The decision in question concerned a patient who came to an outpatient facility and was evaluated by a nurse-practitioner, who thought the patient might need to be admitted to the hospital. She called the hospitalist (today’s term for physicians who specialize in only caring for hospitalized patients) at the hospital that practice generally used to discuss it and the hospitalist physician did not recommend hospitalization. The nurse practitioner accepted this recommendation and sent the patient home. Note that the hospitalist neither examined the patient nor had access to the patient’s medical record; he was not even physically present in the building. The patient later died from severe infection and the patient’s family sued both the nurse practitioner AND the hospitalist.

Physicians get what are often called “curbside consults” all the time. I may call a subspecialist at the nearby University Hospital to ask some questions about a patient and get advice about what I should do.
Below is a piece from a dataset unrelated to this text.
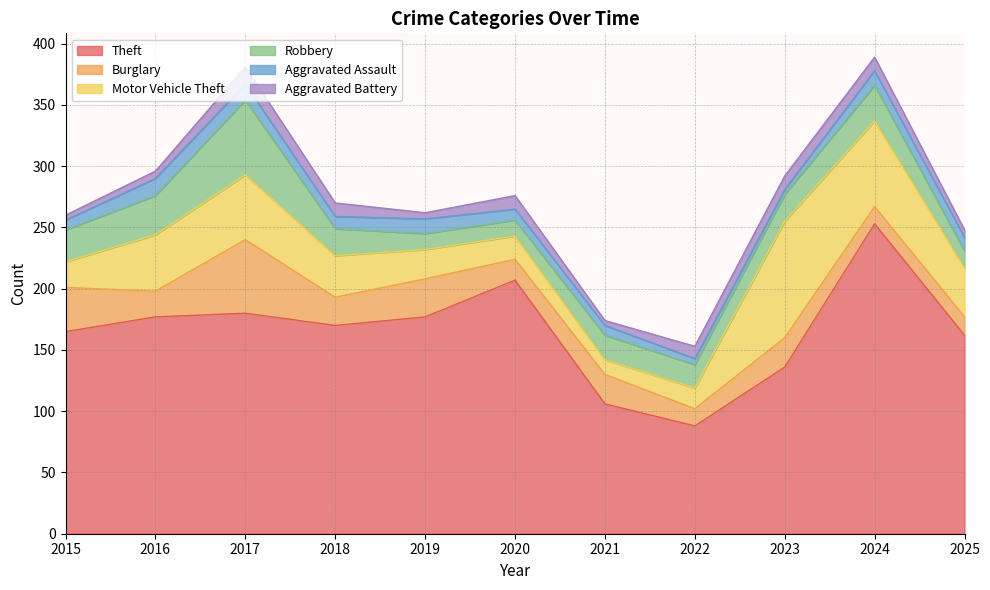

What is the value of the Motor Vehicle Theft point at the 6th from the left?

19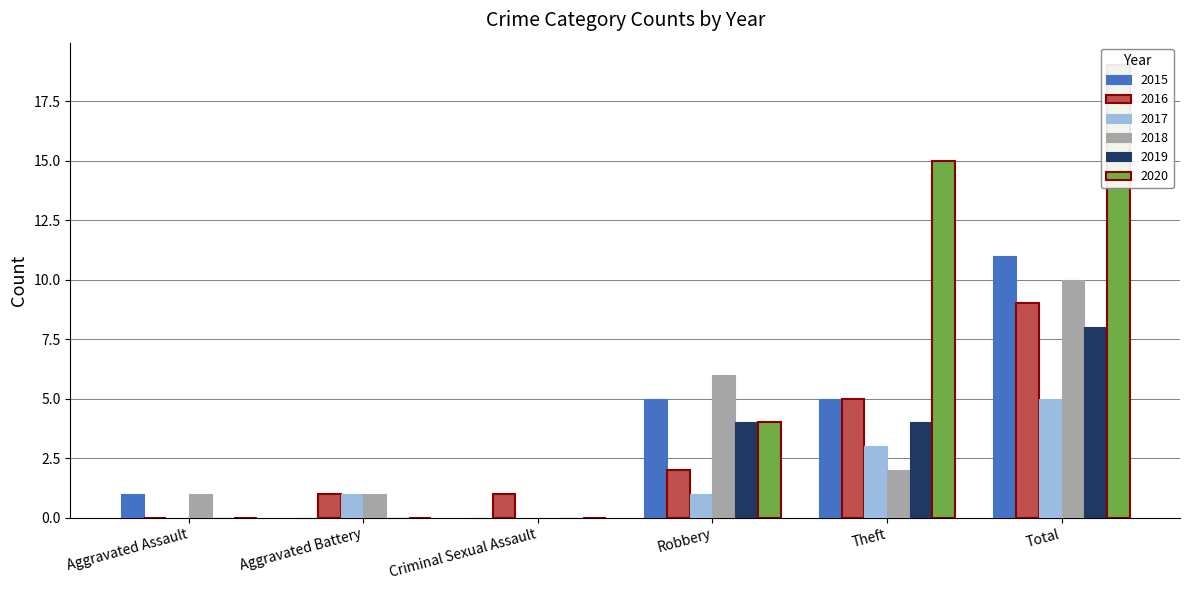

At which category does the chart reach its peak across all series?

Total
I’m ultimately responsible, of course, for whatever I do or don’t do but I may just need some advice or sometimes just another person to bounce ideas off. Similarly, physicians in facilities around the region who want to transfer a child to my PICU always call me for advice about what to do before the child gets to me — it’s totally routine. Good medical practice absolutely needs these sorts of interactions to give good care. The university system I deal with, like many such facilities, even has a special phone number for me to call to get quick access for expert advice. Traditionally, in a legal sense the physician providing the curbside consult is not liable for the advice because he or she doesn’t have a formal relationship with the patient; they have never seen the patient, never seen the actual medical records, and never examined the patient. At first glance the decision from Minnesota has some ominous implications for this universal medical practice. But does it really?
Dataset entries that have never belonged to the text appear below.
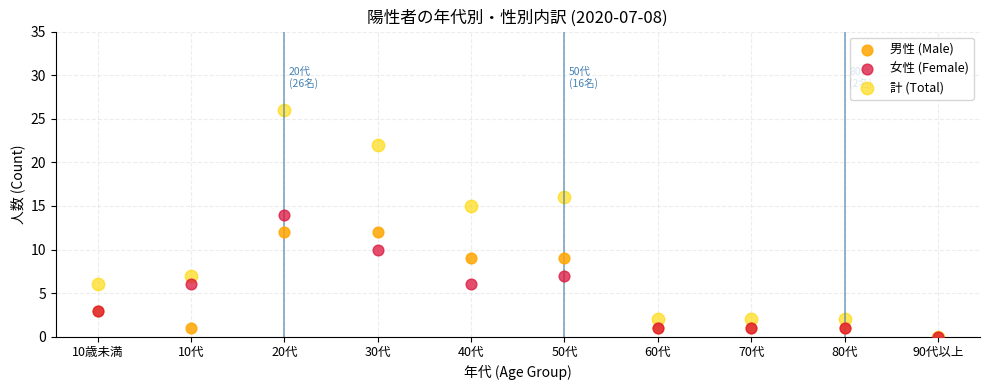

What are all the series names shown in the legend?

男性 (Male), 女性 (Female), 計 (Total)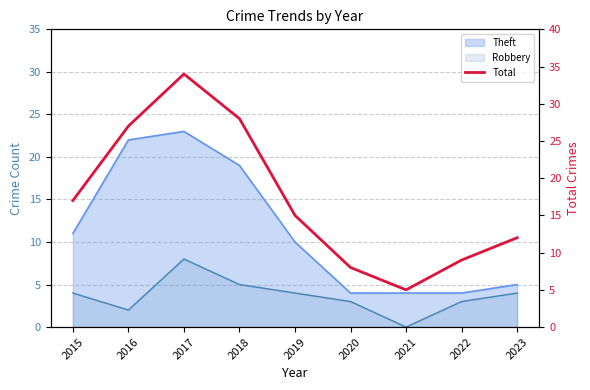

At which category does the data reach its first local valley?

2021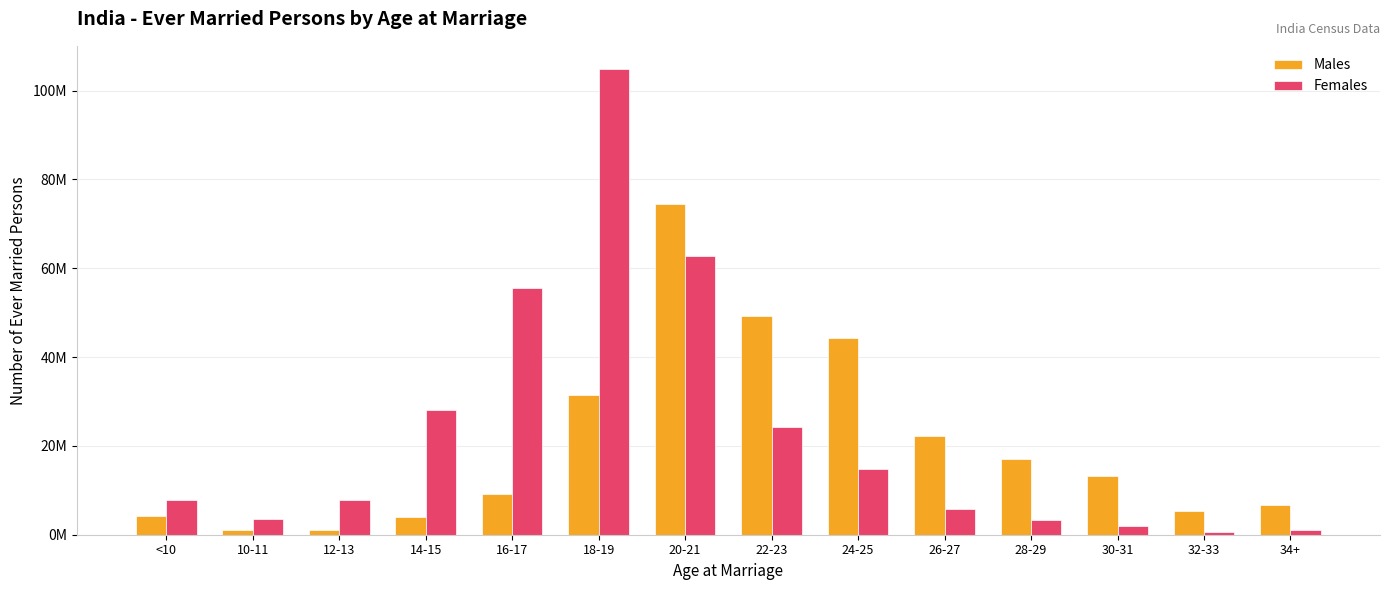

Reading left to right, list all the values displayed in this chart.

Males: <10=4276588	10-11=979213	12-13=1144889	14-15=3900762	16-17=9169907	18-19=31472930	20-21=74385698	22-23=49323152	24-25=44250091	26-27=22188455	28-29=17149342	30-31=13163622	32-33=5303555	34+=6623710
Females: <10=7849859	10-11=3434492	12-13=7717216	14-15=28124694	16-17=55489428	18-19=104817538	20-21=62660260	22-23=24263347	24-25=14729246	26-27=5799796	28-29=3353249	30-31=1932055	32-33=660784	34+=998413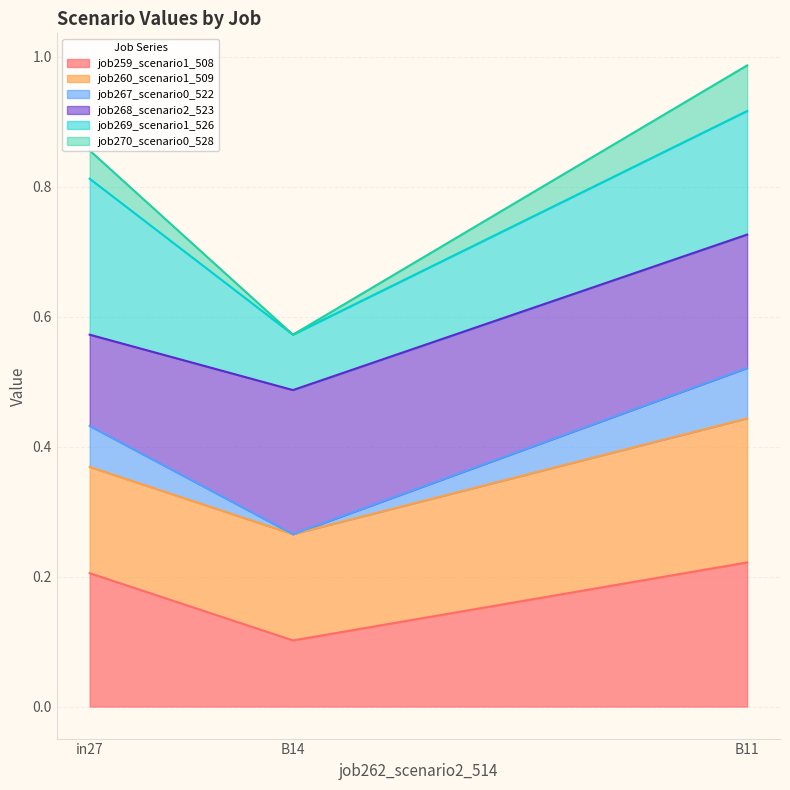

What is the sum of the job259_scenario1_508 values at B14 and B11?

0.3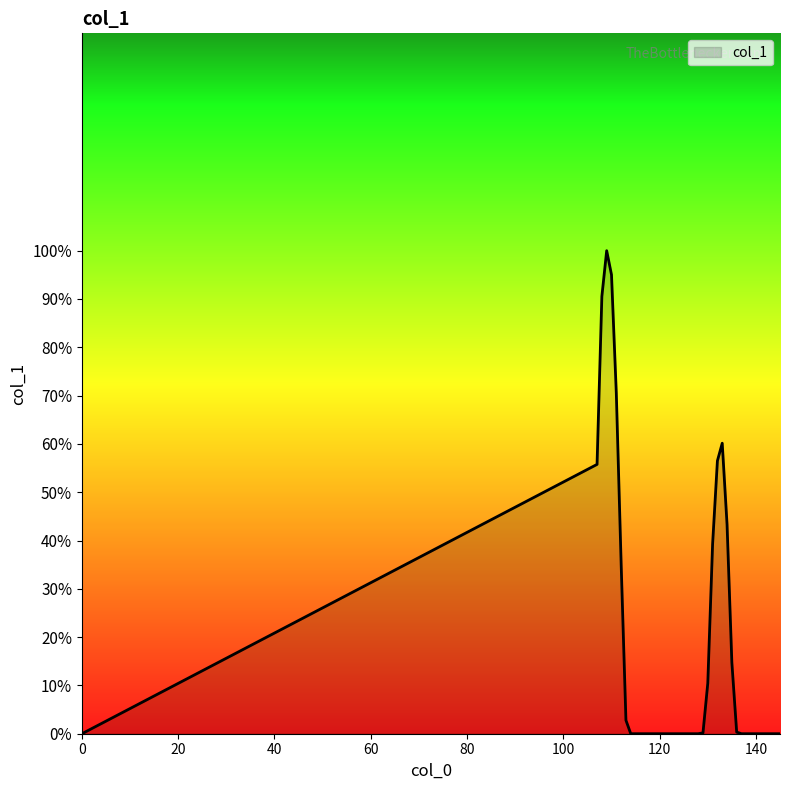

What is the sum of all values?

674.9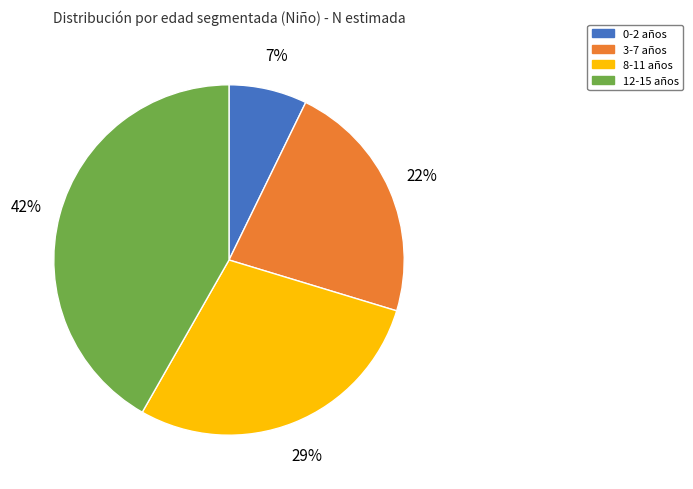

To the nearest percent, what is the difference between the 0-2 and 3-7 slice percentages?

15%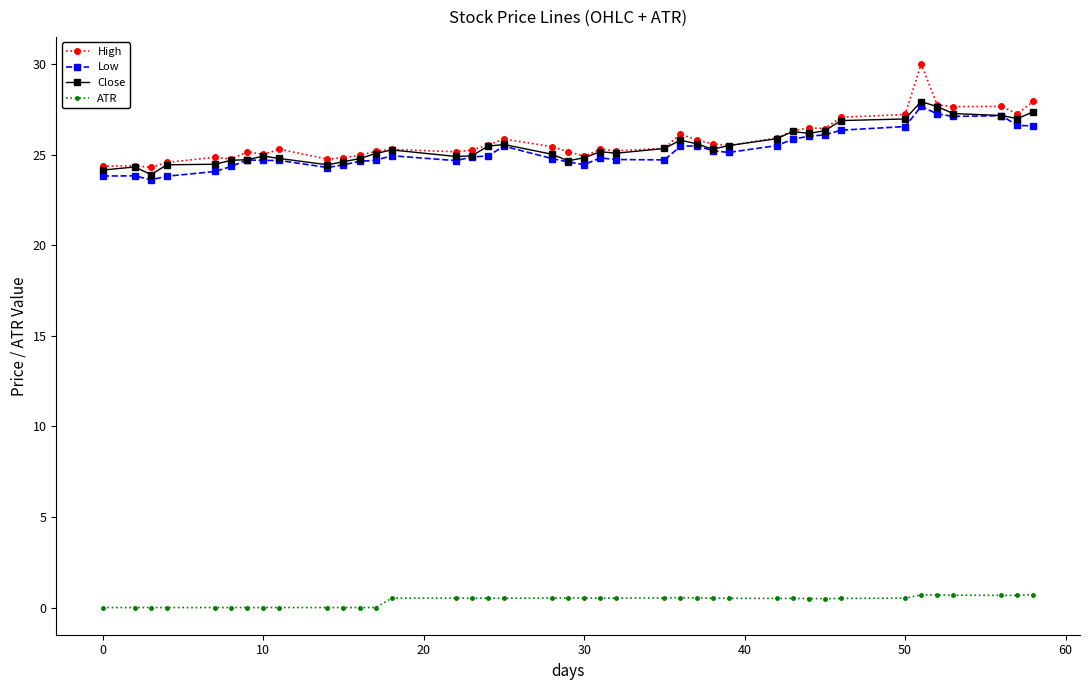

Which series has the largest range (max minus min)?

High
Of course, as with most things, the devil is in the details, especially when considering how generalizable this court decision is to usual practice. I am not a lawyer, of course, but I did look at the actual decision here. The first lines of the decision reads: “A physician-patient relationship is not a necessary element of a claim for professional negligence. A physician owes a duty of care to a third party when the physician acts in a professional capacity and it is reasonably foreseeable that the third party will rely on the physician’s acts and be harmed by a breach of the standard of care.” That, to me, is a bit chilling. This is because the physician giving the advice is giving it based upon what he is told, and what he is told may be incorrect or incomplete.
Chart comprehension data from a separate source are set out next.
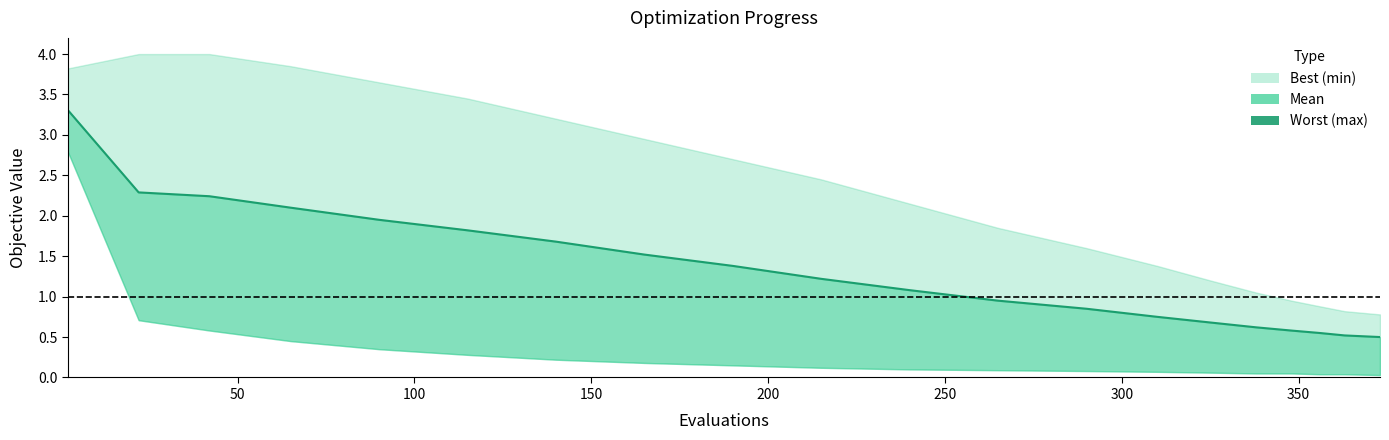

What is the difference between the second highest and second lowest values?

1.8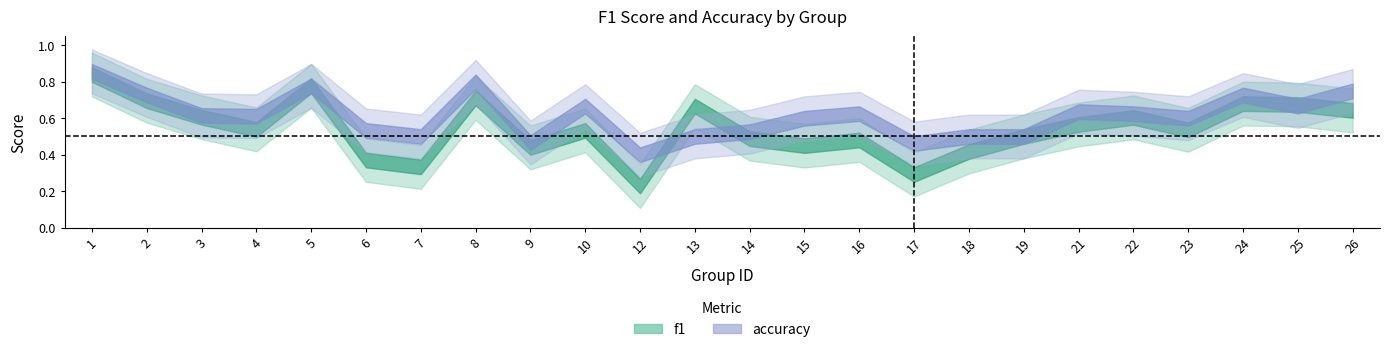

What is the sum of the accuracy values at 2 and 3?

1.3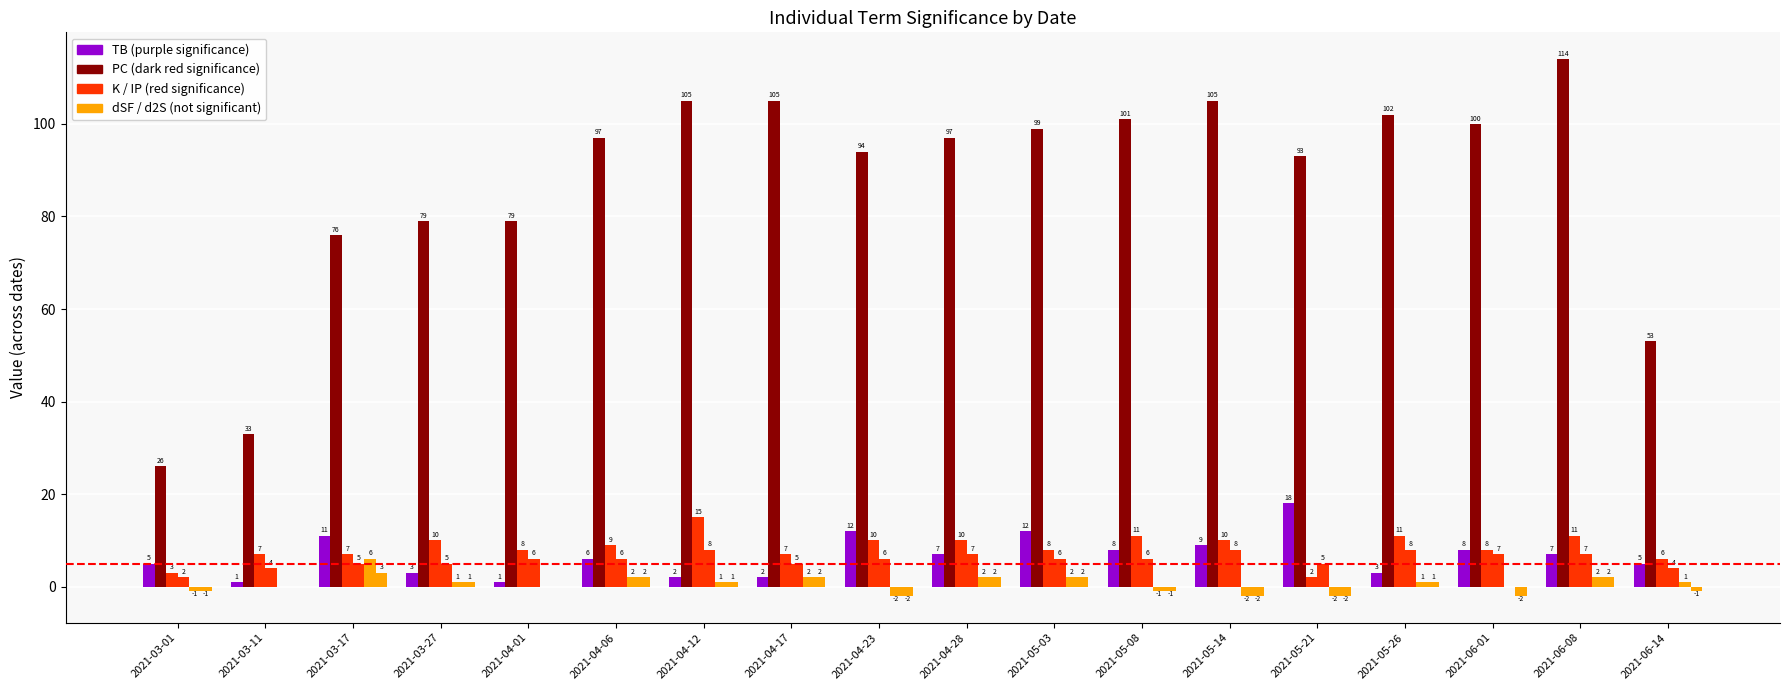

The value of PC at 2021-06-14 is 53. True or false?

True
It is important to point out that the Minnesota Supreme Court did not find for the patient. The court ruled only that the hospitalist physician could be sued and remanded the case back to the lower court. The language also stated the hospitalist “denied” the hospital admission. That’s a different thing than recommending against it. The decision also states the physician must “breach the standard of care.” Those are key details, I think, in assessing what this decision means. In my own practice, I never outright deny an admission if someone calls me asking for one. I may suggest the child not come to the PICU, but I facilitate admission to the appropriate hospital unit. If my PICU is full so I don’t have a bed for the patient, I help the calling physician find one at another facility. But if I am accepting a patient I do give advice about what to do, and that advice is based upon what a person not trained in pediatric critical care is telling me over the phone. It is not uncommon for whatever I’m told to be wrong, or at least incomplete. I would hope that would offer me some legal defense if ultimately necessary.

The court did go into what it called standard curbside consultations, and described why this particular interaction was not such: “Our decision today should not be misinterpreted as being about informal advice from one medical professional to another. This case is about a formal medical decision — whether a patient would have access to hospital care—made by a hospital employee pursuant to hospital protocol.” The court also provided some examples of how this expanded definition of professional duty has been applied in the past to both medical and legal practice. Also, a conversation between a nurse practitioner and a physician is intrinsically not a a conversation between professional equals. I think this carried some weight with the court.

The bottom line for me is that this decision is somewhat concerning, although much less so if narrowly applied. Anybody deeply concerned should read the actual decision linked above.